• [Your task]
Extract every line from the records below that contains the word "AperFunction".

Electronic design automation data
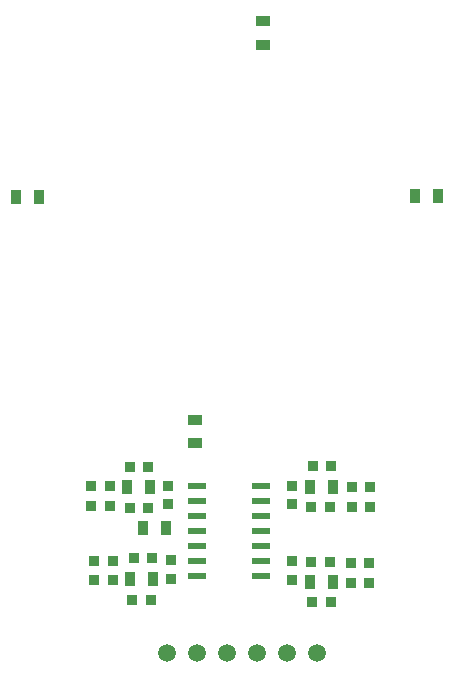
<source format=gbr>
%TF.GenerationSoftware,Altium Limited,Altium Designer,21.6.4 (81)*%
G04 Layer_Color=8388736*
%FSLAX43Y43*%
%MOMM*%
%TF.SameCoordinates,7E1728C7-8053-4159-852C-9F5DCDCDAABE*%
%TF.FilePolarity,Negative*%
%TF.FileFunction,Soldermask,Top*%
%TF.Part,Single*%
G01*
G75*
%TA.AperFunction,ComponentPad*%
%ADD25C,1.520*%
%TA.AperFunction,SMDPad,CuDef*%
%ADD26R,0.870X0.920*%
%ADD27R,0.830X1.280*%
%ADD28R,0.920X0.870*%
%ADD29R,1.520X0.620*%
%ADD30R,1.280X0.830*%
D25*
X-5110Y-35520D02*
D03*
X-2570D02*
D03*
X7540D02*
D03*
X5000D02*
D03*
X2460D02*
D03*
X-80D02*
D03*
D26*
X-6750Y-19780D02*
D03*
X-8300D02*
D03*
X-6535Y-31030D02*
D03*
X-8085D02*
D03*
X7175Y-31230D02*
D03*
X8725D02*
D03*
X7205Y-19730D02*
D03*
X8755D02*
D03*
X-10000Y-21385D02*
D03*
X-11550D02*
D03*
X-6425Y-27445D02*
D03*
X-7975D02*
D03*
X-11285Y-27705D02*
D03*
X-9735D02*
D03*
X-9735Y-29340D02*
D03*
X-11285D02*
D03*
X-11550Y-23110D02*
D03*
X-10000D02*
D03*
X-6710Y-23235D02*
D03*
X-8260D02*
D03*
X11955Y-27930D02*
D03*
X10405D02*
D03*
X10405Y-29585D02*
D03*
X11955D02*
D03*
X7080Y-27795D02*
D03*
X8630D02*
D03*
X12035Y-23145D02*
D03*
X10485D02*
D03*
Y-21510D02*
D03*
X12035D02*
D03*
X7080Y-23200D02*
D03*
X8630D02*
D03*
D27*
X-6560Y-21490D02*
D03*
X-8560D02*
D03*
X-6310Y-29280D02*
D03*
X-8310D02*
D03*
X-5210Y-24980D02*
D03*
X-7210D02*
D03*
X6950Y-29500D02*
D03*
X8950D02*
D03*
X6950Y-21510D02*
D03*
X8950D02*
D03*
X-15950Y3050D02*
D03*
X-17950D02*
D03*
X17840Y3130D02*
D03*
X15840D02*
D03*
D28*
X-5040Y-21360D02*
D03*
Y-22910D02*
D03*
X-4825Y-29245D02*
D03*
Y-27695D02*
D03*
X5430Y-29320D02*
D03*
Y-27770D02*
D03*
Y-21395D02*
D03*
Y-22945D02*
D03*
D29*
X-2570Y-21385D02*
D03*
Y-22655D02*
D03*
Y-23925D02*
D03*
Y-25195D02*
D03*
X2830Y-27735D02*
D03*
X-2570Y-29005D02*
D03*
Y-27735D02*
D03*
Y-26465D02*
D03*
X2830D02*
D03*
Y-25195D02*
D03*
Y-23925D02*
D03*
Y-22655D02*
D03*
Y-21385D02*
D03*
Y-29005D02*
D03*
D30*
X-2798Y-15768D02*
D03*
Y-17768D02*
D03*
X3000Y15970D02*
D03*
Y17970D02*
D03*
%TF.MD5,302e38d2620d4ec07a998aa122769957*%
M02*

</source>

• [Task result]
%TA.AperFunction,ComponentPad*%
%TA.AperFunction,SMDPad,CuDef*%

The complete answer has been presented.